**DESCRIPTION OF THE TASK**
Every record below must be written out exactly. Leave out the pictures.
[DATA EXTRACT — start]
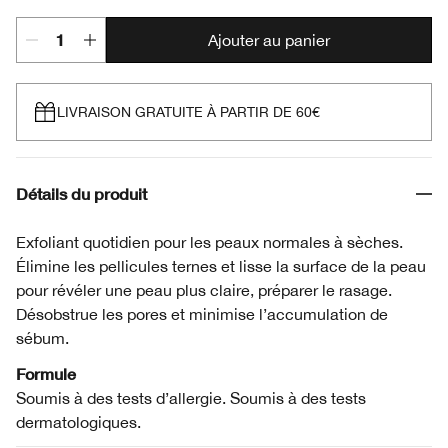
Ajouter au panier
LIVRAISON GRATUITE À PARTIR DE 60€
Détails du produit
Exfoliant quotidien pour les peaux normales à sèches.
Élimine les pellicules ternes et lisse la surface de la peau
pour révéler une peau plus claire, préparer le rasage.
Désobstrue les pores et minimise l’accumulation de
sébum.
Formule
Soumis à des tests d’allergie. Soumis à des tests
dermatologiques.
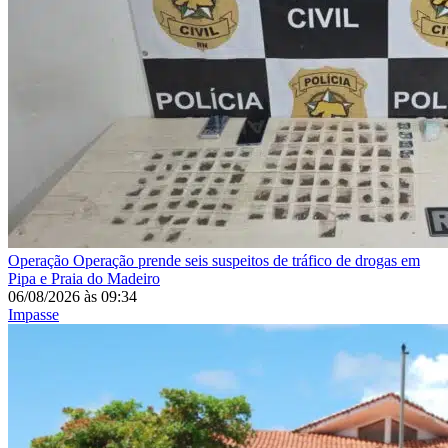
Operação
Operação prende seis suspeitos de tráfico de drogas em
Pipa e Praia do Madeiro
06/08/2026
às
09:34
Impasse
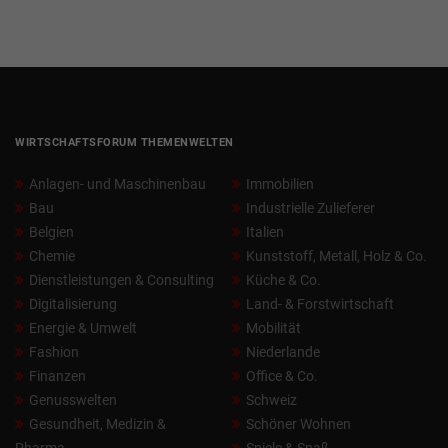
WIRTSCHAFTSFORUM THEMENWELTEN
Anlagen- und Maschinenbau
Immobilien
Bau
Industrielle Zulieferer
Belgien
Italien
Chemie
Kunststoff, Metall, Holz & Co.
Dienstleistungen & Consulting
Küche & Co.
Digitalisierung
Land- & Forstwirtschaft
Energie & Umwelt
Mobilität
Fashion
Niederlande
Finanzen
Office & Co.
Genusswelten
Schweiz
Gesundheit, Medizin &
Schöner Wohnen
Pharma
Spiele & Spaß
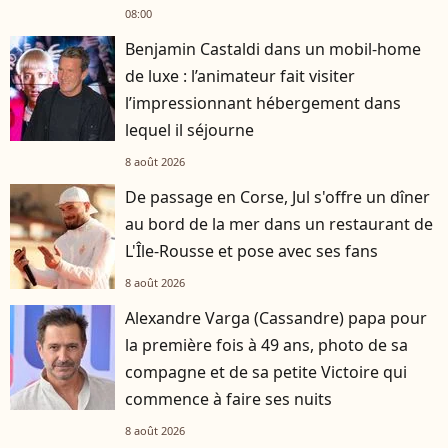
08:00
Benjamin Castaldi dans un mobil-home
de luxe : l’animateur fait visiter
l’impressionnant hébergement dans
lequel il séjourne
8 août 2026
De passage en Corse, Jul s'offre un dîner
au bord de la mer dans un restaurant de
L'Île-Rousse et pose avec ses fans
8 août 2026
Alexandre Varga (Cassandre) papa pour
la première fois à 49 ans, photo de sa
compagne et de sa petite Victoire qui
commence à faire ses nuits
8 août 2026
[DATA EXTRACT — finish]
**RESULT OF THE TASK**
Ajouter au panier
LIVRAISON GRATUITE À PARTIR DE 60€
Détails du produit
Exfoliant quotidien pour les peaux normales à sèches.
Élimine les pellicules ternes et lisse la surface de la peau
pour révéler une peau plus claire, préparer le rasage.
Désobstrue les pores et minimise l’accumulation de
sébum.
Formule
Soumis à des tests d’allergie. Soumis à des tests
dermatologiques.
Operação
Operação prende seis suspeitos de tráfico de drogas em
Pipa e Praia do Madeiro
06/08/2026
às
09:34
Impasse
WIRTSCHAFTSFORUM THEMENWELTEN
Anlagen- und Maschinenbau
Immobilien
Bau
Industrielle Zulieferer
Belgien
Italien
Chemie
Kunststoff, Metall, Holz & Co.
Dienstleistungen & Consulting
Küche & Co.
Digitalisierung
Land- & Forstwirtschaft
Energie & Umwelt
Mobilität
Fashion
Niederlande
Finanzen
Office & Co.
Genusswelten
Schweiz
Gesundheit, Medizin &
Schöner Wohnen
Pharma
Spiele & Spaß
08:00
Benjamin Castaldi dans un mobil-home
de luxe : l’animateur fait visiter
l’impressionnant hébergement dans
lequel il séjourne
8 août 2026
De passage en Corse, Jul s'offre un dîner
au bord de la mer dans un restaurant de
L'Île-Rousse et pose avec ses fans
8 août 2026
Alexandre Varga (Cassandre) papa pour
la première fois à 49 ans, photo de sa
compagne et de sa petite Victoire qui
commence à faire ses nuits
8 août 2026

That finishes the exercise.